Though this year has not yet become a terribly bad year for grasshoppers, and last year was supposedly worse, it is still likely to create conditions to bring a hard time onto locals and farmers.

This year several other states, including Nevada, have reported having a record bad year for the little pests. Grasshoppers like dry areas and come out in large numbers after unusually wet springs. Anyone who drives through the area of Hot Springs, a particularly bad area for the bugs, nearly having to use their windshield wipers the entire way and feeling as if they have just driven through a hailstorm of sticky yellow splatters can say how bad the insects can be for cars.

They can cause many problems for the paint, cake up their air intake and become extremely difficult to remove from windshields when dried. The real harm, however, is what the grasshoppers can do to people’s farms.

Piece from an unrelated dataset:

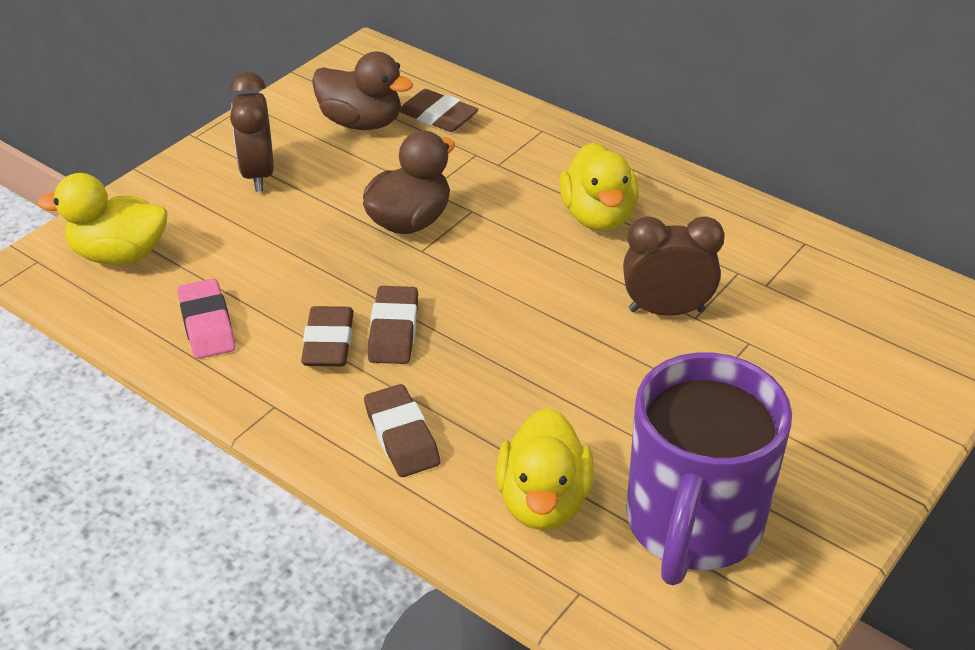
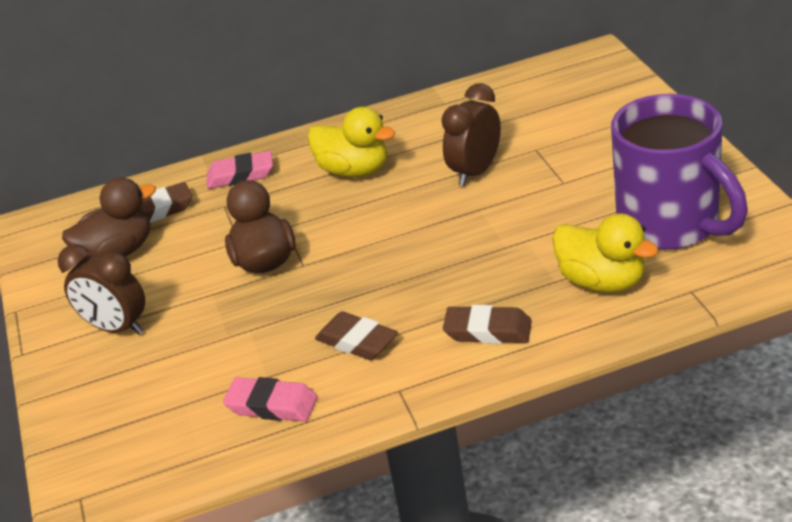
camera: 50 degrees left, 5 degrees down
(119, 254) = (129, 439): yellow duck -> none
(393, 331) = (376, 304): brown eraser -> none
(531, 142) = (241, 175): none -> pink eraser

Though the country is far from the monumental plagues of the past there are still worries brought on by these little, endlessly hungry monsters.

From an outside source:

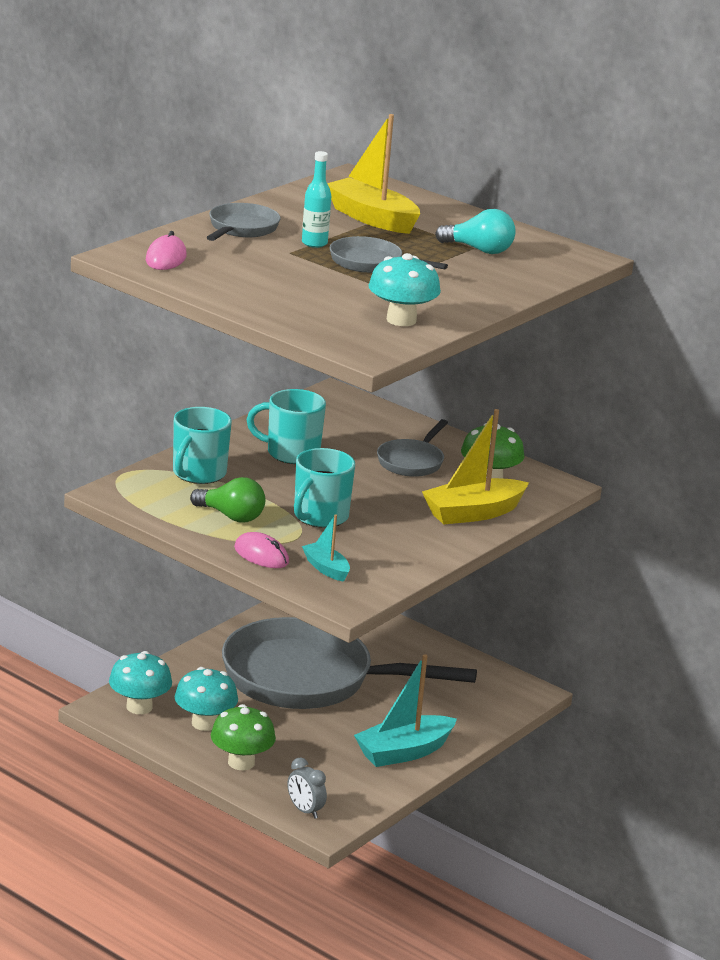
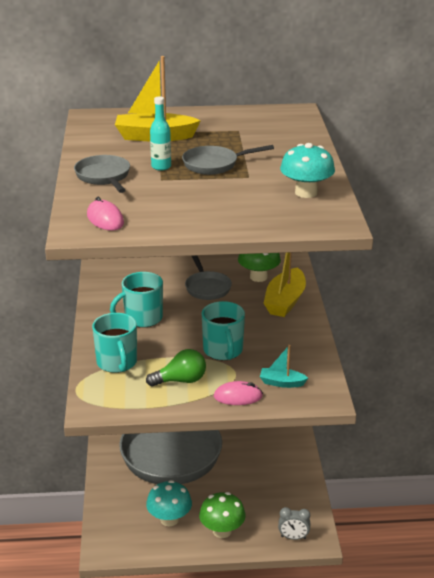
camera: 40 degrees left, 5 degrees up
(139, 707) = (121, 534): turquoise mushroom -> none
(404, 752) = (283, 464): turquoise boat -> none
(479, 250) = (244, 130): turquoise light bulb -> none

One instance of the worst recorded swarm hails from the western U.S. where a plague more than half the size of California and home to trillions of locusts blasted through farmland and acreage devouring everything that they could find.

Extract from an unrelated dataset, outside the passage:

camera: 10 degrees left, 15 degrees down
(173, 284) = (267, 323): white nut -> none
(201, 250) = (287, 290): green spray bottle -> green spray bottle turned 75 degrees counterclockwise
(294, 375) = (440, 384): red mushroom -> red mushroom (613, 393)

That was in 1875 and they were a now extinct species known as the Rocky Mountain Locust. Though this is a far cry from what can be faced today in the West, it still outlines the worries many farmers have of them.

They can eat everything they come across, all plant matter and farm growth, as well as their own kind after they perish. They can even damage fence posts and the paint on the sides of homes and barns. Grasshoppers can eat more than half their body weight in plant matter a day and don’t take breaks.

Female grasshoppers can lay hundreds of eggs and they can breed several times a year and each stage in the growth cycle of grasshoppers also eat plant matter. The problem can possibly be so bad that Wyoming even sets aside more than $2.7 million toward fighting the insects.

Farmers and locals can call Sanders County Weed Control to buy several kinds of effective grasshopper repellents and insecticides. Many of the employees there are extremely well versed in their hopper information and are able to help most people with their particular situational needs.

Some of the pesticides they sell are even safe for use around pets.